Przedstawiciele „The Reds” podeszli do trwającego okna z zamiarem dokonania zmian przede wszystkim w środku pola. Z tego powodu rozstali się z kilkoma zbędnymi zawodnikami.
W ich miejsce sprowadzono Dominika Szoboszlaia z RB Lipsk i Alexisa Mac Allistera z Brighton. Na tym wydatki na wzmocnienie tej formacji miały się zakończyć, ale niestety pojawienie się lukratywnych ofert z Arabii Saudyjskiej skłoniły do odejścia Fabinho oraz Jordana Hendersona.
W tej sytuacji Liverpool rozpoczął gorączkowe poszukiwania ich następców. Na tym polu może się pochwalić zrealizowaniem na razie zaskakującego transferu doświadczonego Wataru Endō z VfB Stuttgart.Popularne
Przybycie Japończyka nie musi się okazać jedynym takim ruchem wykonanym przez władze angielskiego klubu. Pokazują to doniesienia ESPN o złożeniu Fluminense oferty za André.
Brazylijczyk był już wcześniej wymieniany w kontekście „The Reds” jako alternatywa na wypadek fiaska negocjacji w sprawie Roméo Lavii, który ostatecznie wylądował w Chelsea.
Wygląda na to, że z tego powodu Liverpool przeszedł do działania i zaproponował 30 milionów euro za jednokrotnego reprezentanta „Canarinhos”.
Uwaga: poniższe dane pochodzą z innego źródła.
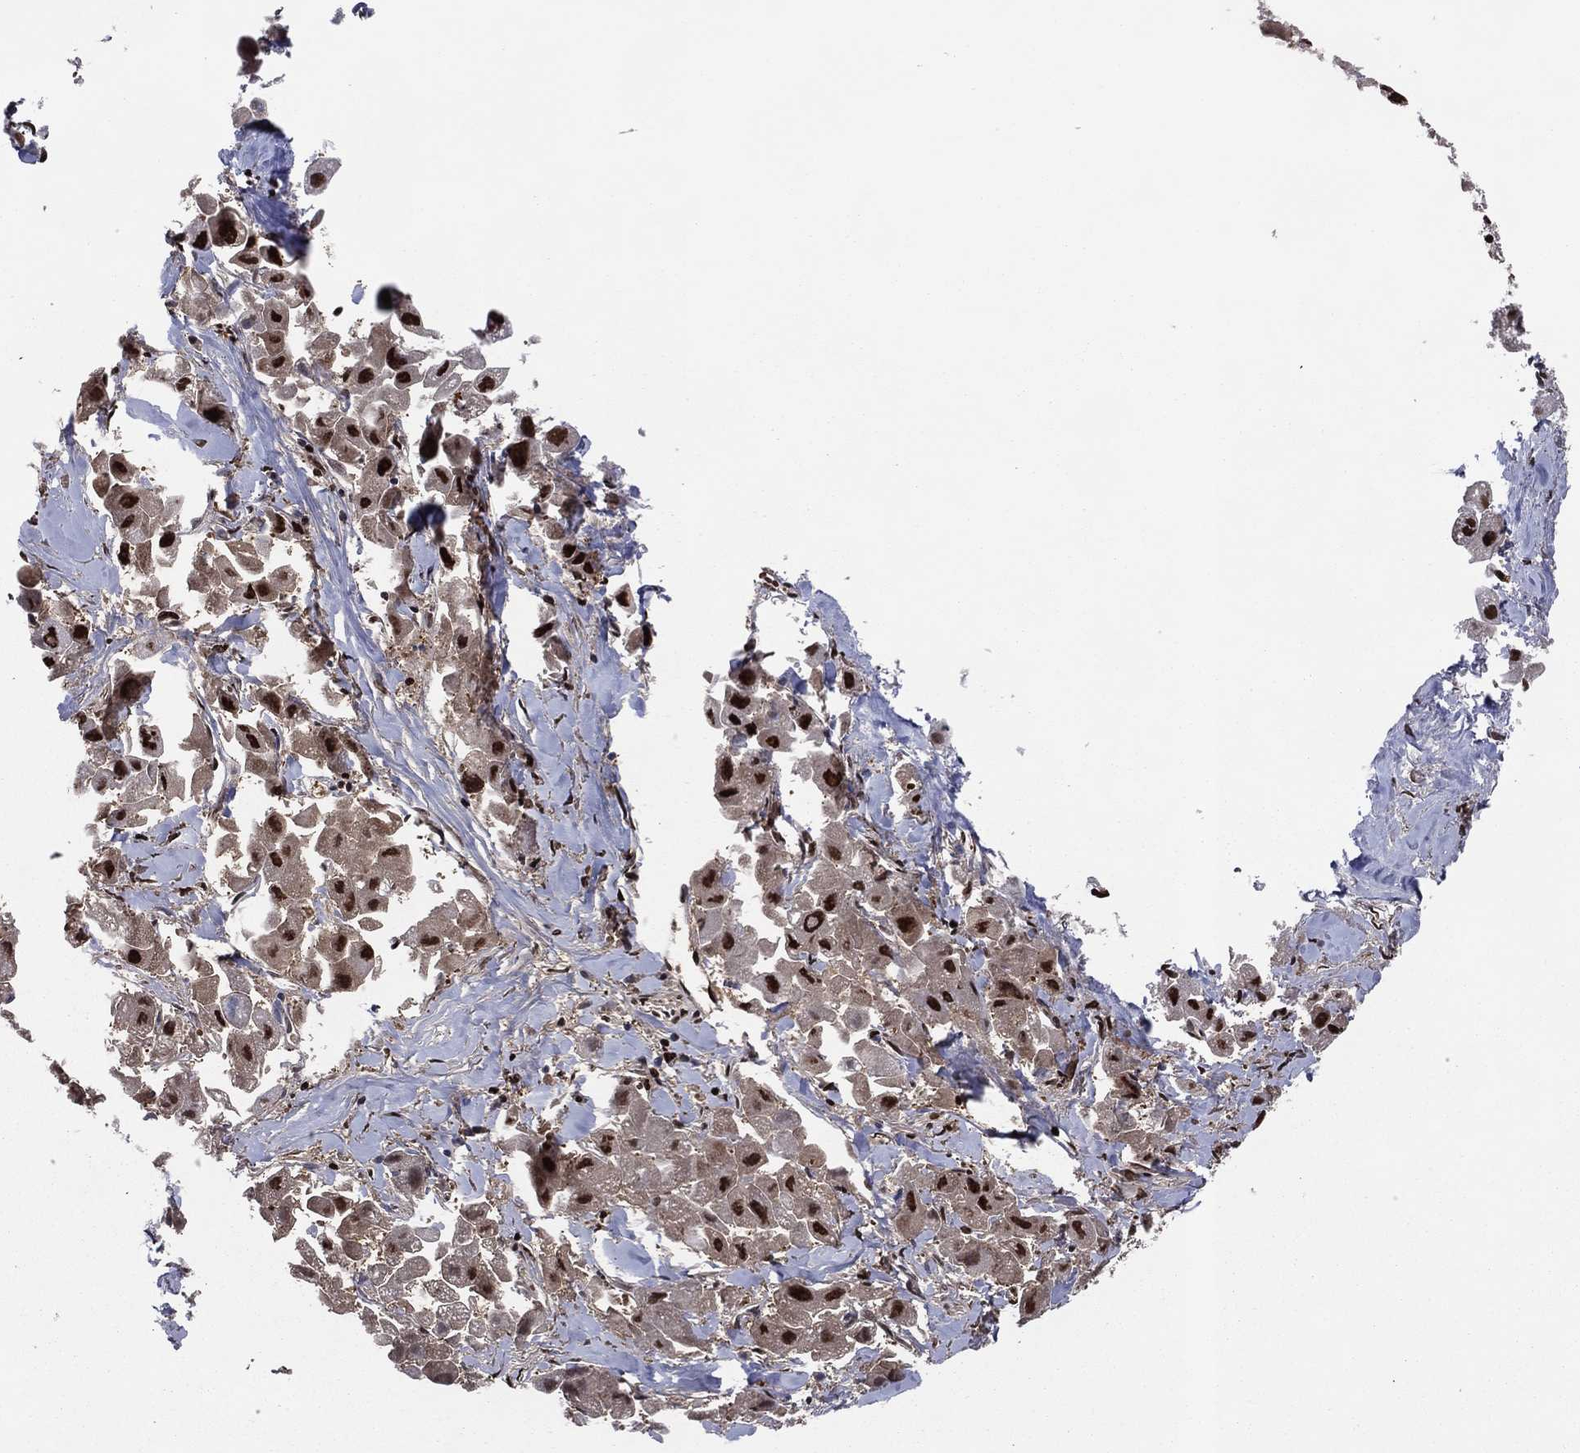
{"staining": {"intensity": "strong", "quantity": "25%-75%", "location": "nuclear"}, "tissue": "liver cancer", "cell_type": "Tumor cells", "image_type": "cancer", "snomed": [{"axis": "morphology", "description": "Carcinoma, Hepatocellular, NOS"}, {"axis": "topography", "description": "Liver"}], "caption": "Liver cancer (hepatocellular carcinoma) tissue shows strong nuclear positivity in about 25%-75% of tumor cells", "gene": "PSMA1", "patient": {"sex": "male", "age": 24}}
Wspomniane źródło uważa, że ta oferta nie spotkała się z aprobatą władz ekipy z Rio de Janeiro, które nie zgodzą się na sprzedaż swojego piłkarza nawet za wyższą sumę przed końcem rozgrywek w Brazylii.
Tym samym, jeżeli drużynie z Anfield rzeczywiście zależy na 22-letnim zawodniku, to musiałaby przeczekać na jego przybycie do zimowego okna lub dopiero wtedy podjąć próbę pozyskania go.
Fluminense liczy się obecnie w grze o podium na rodzimych boiskach i w piątkową noc 25 sierpnia rozpocznie rywalizację w ćwierćfinale Copa Libertadores z paragwajskim Club Olimpia.
André, występujący głównie na pozycji defensywnego pomocnika, rozegrał 40 spotkań w tym roku. Nie zdobył w nich żadnej bramki oraz nie zaliczył ani jednej asysty.
Jego kontrakt z obecnym pracodawcą został w styczniu przedłużony do końca 2026 roku.